▶ [Task requirements]: Copy out the text from the start of the records through the line containing "READ MORE →", reproducing each line without alteration. Omit the pictures from your answer.

▶ [Data]:
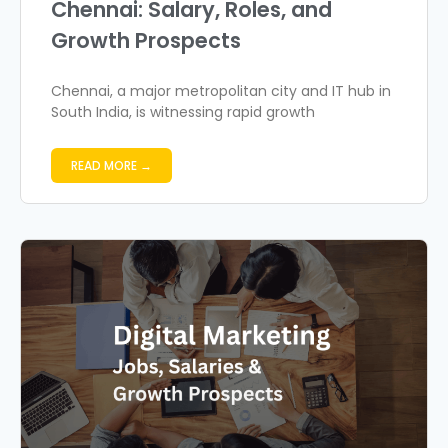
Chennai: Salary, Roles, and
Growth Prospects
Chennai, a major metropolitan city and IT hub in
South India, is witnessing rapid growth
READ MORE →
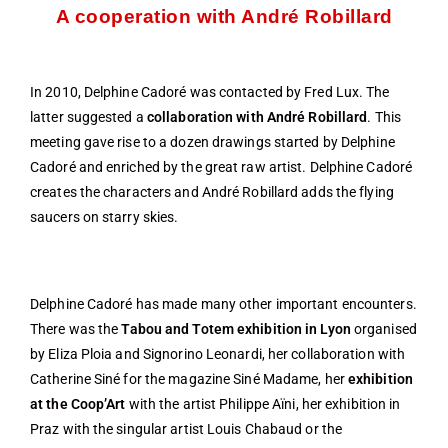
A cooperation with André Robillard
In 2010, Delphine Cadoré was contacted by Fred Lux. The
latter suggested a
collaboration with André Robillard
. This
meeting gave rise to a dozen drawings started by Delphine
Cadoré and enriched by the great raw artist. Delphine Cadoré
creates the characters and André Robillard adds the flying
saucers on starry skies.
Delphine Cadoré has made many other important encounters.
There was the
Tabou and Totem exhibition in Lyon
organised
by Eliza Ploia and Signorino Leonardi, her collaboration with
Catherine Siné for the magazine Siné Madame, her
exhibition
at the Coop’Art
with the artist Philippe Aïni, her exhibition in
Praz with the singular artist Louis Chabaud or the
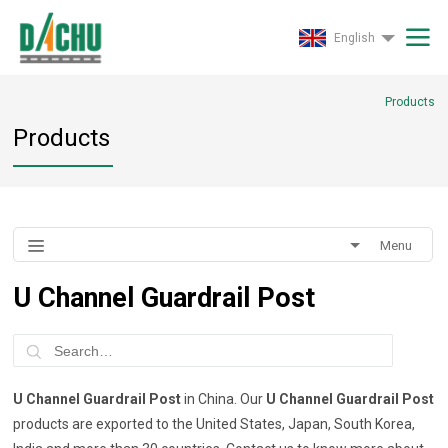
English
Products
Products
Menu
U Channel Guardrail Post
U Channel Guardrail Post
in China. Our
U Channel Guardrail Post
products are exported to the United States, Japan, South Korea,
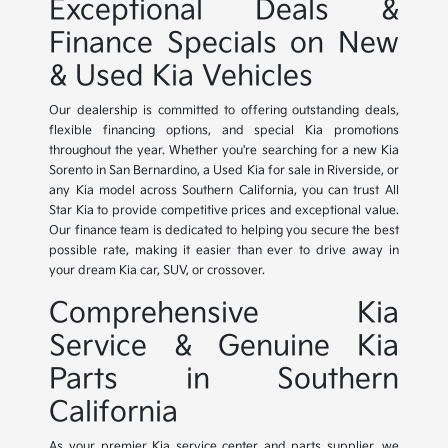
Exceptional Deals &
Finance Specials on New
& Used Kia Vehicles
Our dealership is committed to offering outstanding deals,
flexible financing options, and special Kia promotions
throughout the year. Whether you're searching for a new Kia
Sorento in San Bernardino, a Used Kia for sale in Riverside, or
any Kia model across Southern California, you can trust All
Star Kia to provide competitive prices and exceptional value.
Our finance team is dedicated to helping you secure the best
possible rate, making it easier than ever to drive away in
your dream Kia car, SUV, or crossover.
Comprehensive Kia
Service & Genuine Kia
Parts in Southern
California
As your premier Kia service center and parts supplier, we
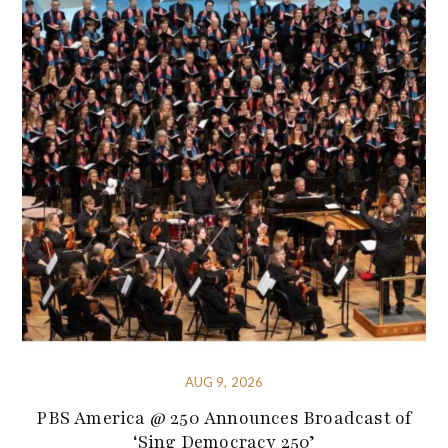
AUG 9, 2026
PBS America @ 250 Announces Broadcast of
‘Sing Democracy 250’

▶ [Expected output]:
Chennai: Salary, Roles, and
Growth Prospects
Chennai, a major metropolitan city and IT hub in
South India, is witnessing rapid growth
READ MORE →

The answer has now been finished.